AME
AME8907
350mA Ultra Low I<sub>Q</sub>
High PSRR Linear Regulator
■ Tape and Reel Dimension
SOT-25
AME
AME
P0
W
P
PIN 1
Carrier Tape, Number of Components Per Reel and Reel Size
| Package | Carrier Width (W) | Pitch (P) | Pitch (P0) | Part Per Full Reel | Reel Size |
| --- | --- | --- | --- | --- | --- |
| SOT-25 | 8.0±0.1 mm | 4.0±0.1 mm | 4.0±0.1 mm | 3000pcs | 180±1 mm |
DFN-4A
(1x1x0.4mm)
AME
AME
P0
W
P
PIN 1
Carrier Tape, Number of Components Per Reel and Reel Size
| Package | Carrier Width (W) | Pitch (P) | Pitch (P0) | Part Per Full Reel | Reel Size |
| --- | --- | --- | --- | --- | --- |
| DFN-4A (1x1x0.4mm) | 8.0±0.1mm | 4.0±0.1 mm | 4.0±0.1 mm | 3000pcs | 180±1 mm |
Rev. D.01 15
...
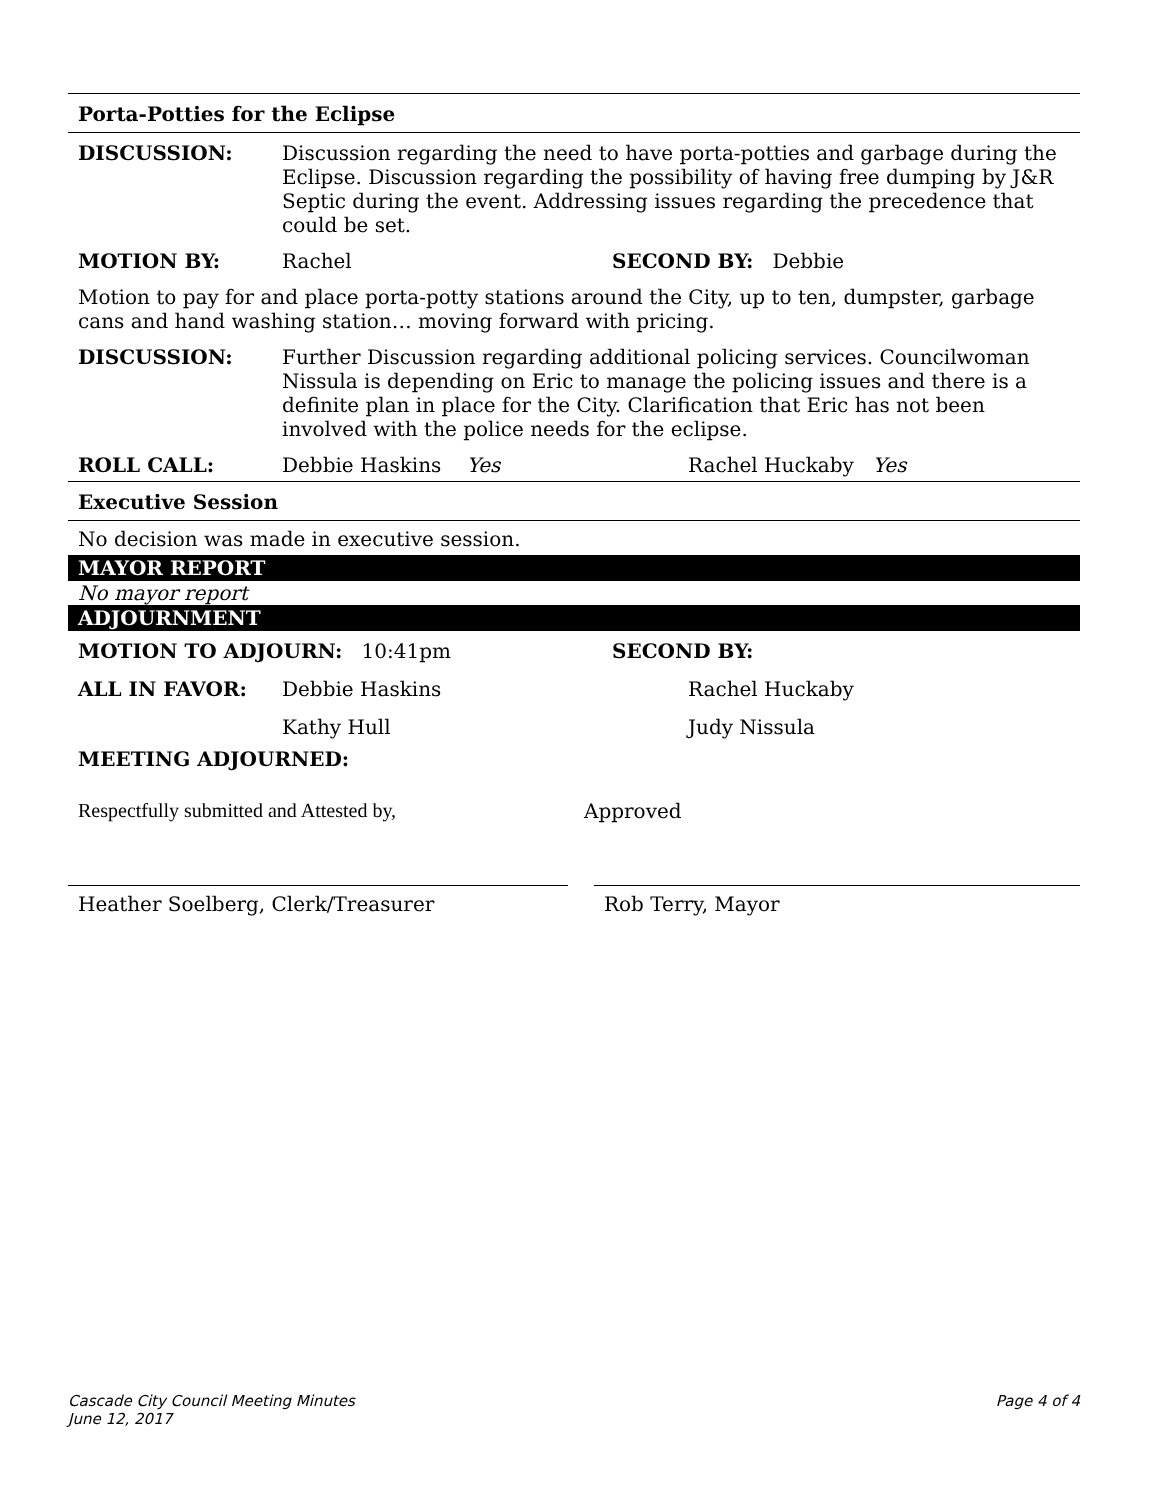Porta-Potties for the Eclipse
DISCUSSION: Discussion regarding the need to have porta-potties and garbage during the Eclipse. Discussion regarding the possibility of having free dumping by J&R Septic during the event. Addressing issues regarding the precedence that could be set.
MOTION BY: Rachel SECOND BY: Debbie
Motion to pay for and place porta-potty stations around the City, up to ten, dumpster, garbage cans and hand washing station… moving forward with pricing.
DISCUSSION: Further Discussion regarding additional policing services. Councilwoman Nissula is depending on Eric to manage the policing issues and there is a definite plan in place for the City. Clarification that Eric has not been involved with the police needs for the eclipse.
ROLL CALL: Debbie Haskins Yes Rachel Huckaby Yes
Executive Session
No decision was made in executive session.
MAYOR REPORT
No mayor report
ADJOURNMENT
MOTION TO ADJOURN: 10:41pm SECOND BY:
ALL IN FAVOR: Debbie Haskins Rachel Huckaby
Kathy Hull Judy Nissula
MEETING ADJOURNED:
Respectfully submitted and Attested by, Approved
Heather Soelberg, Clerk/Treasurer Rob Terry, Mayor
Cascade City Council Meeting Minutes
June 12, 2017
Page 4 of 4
* * *
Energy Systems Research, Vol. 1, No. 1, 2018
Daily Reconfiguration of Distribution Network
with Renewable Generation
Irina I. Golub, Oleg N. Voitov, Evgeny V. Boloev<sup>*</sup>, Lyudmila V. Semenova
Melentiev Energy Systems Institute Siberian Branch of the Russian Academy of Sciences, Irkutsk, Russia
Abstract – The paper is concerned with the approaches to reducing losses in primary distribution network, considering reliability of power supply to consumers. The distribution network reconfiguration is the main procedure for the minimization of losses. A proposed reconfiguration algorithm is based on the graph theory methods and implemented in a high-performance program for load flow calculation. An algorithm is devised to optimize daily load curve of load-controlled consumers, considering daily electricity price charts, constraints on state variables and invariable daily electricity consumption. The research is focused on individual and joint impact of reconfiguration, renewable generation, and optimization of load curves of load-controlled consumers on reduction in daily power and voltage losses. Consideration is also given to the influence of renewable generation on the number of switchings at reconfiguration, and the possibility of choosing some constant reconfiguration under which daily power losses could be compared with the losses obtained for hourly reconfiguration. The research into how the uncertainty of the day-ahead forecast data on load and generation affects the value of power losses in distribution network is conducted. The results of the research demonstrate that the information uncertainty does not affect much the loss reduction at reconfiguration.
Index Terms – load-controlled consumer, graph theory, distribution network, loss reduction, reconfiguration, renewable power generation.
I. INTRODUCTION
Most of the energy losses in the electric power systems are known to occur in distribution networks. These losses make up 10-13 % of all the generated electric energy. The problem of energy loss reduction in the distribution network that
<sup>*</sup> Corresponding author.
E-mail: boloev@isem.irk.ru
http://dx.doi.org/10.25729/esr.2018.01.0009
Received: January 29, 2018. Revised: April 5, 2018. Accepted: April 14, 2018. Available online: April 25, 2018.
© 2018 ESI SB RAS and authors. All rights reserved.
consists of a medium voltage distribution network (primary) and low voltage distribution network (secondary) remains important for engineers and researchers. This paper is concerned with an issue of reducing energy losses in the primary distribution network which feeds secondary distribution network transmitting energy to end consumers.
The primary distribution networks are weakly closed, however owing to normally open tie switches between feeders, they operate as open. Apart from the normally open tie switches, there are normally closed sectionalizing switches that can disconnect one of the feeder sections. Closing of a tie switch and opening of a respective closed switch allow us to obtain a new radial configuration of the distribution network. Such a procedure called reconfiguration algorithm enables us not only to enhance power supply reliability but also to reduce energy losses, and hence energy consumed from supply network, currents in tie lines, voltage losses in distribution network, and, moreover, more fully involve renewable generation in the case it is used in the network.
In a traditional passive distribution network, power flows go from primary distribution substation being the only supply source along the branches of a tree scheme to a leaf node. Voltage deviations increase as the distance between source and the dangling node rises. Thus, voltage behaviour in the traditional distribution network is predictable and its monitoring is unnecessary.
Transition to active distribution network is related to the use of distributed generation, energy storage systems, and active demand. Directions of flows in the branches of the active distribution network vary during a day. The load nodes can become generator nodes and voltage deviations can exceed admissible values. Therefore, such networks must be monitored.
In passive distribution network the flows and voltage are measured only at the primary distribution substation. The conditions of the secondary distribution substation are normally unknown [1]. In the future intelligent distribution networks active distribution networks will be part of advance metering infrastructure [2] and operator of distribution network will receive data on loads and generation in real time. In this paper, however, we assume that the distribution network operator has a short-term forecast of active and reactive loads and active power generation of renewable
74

Try it:
Search the records for the string "Nissula" and, wherever a line contains it, please copy that line.

Answer to the problem:
DISCUSSION: Further Discussion regarding additional policing services. Councilwoman Nissula is depending on Eric to manage the policing issues and there is a definite plan in place for the City. Clarification that Eric has not been involved with the police needs for the eclipse.
Kathy Hull Judy Nissula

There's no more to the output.